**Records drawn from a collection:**
-=-=-
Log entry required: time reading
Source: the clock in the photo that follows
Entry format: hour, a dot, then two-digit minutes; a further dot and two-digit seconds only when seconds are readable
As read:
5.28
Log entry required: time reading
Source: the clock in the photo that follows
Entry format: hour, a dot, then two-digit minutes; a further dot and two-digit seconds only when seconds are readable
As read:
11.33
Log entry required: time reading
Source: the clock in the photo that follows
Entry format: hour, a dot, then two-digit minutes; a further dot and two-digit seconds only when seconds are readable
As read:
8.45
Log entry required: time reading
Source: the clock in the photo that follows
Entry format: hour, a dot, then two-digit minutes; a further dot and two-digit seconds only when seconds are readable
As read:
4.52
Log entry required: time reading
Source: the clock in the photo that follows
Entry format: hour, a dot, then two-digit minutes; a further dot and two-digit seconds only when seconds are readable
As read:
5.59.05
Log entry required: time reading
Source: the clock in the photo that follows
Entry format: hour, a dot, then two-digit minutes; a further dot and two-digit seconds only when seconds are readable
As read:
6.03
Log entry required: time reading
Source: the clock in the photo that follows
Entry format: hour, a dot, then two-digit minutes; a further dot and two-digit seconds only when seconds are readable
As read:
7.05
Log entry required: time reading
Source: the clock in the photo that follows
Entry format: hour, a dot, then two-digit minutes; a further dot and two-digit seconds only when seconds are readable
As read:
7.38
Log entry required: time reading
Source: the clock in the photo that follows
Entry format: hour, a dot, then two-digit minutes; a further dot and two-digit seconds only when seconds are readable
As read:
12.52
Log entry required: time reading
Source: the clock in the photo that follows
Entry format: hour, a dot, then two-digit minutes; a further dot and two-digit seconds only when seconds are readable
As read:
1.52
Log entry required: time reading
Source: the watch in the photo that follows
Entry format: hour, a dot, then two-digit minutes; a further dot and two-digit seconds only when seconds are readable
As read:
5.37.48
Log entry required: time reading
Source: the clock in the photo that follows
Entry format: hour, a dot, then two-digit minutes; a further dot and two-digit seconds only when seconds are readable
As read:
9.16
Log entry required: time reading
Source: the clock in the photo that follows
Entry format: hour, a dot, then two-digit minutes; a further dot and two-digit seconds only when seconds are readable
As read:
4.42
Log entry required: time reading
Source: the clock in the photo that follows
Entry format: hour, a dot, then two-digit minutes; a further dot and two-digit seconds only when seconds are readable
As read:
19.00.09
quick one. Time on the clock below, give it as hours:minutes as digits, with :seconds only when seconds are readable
-=-=-
Pick out each line in the records above that contains the word "watch", and copy every such line in full.

**Output for this task:**
Source: the watch in the photo that follows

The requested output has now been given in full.